■ **TASK GOAL**
Reproduce every line of text in the material below without changing any of it, and leave the pictures out of your answer.
++++ DATA ++++
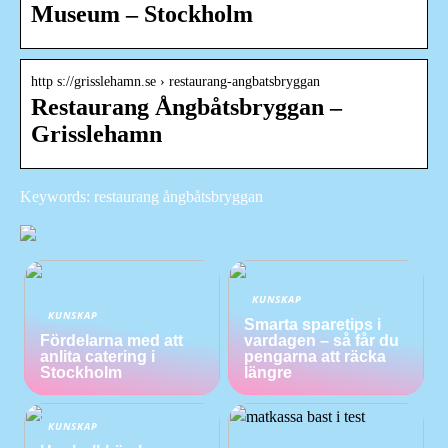
Museum – Stockholm
http s://grisslehamn.se › restaurang-angbatsbryggan
Restaurang Ångbåtsbryggan –
Grisslehamn
Keywords: restaurang ångbåtsbryggan
KUNSKAP
KUNSKAP
Smarta sparetips i
Fördelarna med att
vardagen – så får du
anlita catering i
pengarna att räcka
Stockholm
längre
KUNSKAP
++++
■ **SOLVED EXERCISE**
Museum – Stockholm
http s://grisslehamn.se › restaurang-angbatsbryggan
Restaurang Ångbåtsbryggan –
Grisslehamn
Keywords: restaurang ångbåtsbryggan
KUNSKAP
KUNSKAP
Smarta sparetips i
Fördelarna med att
vardagen – så får du
anlita catering i
pengarna att räcka
Stockholm
längre
KUNSKAP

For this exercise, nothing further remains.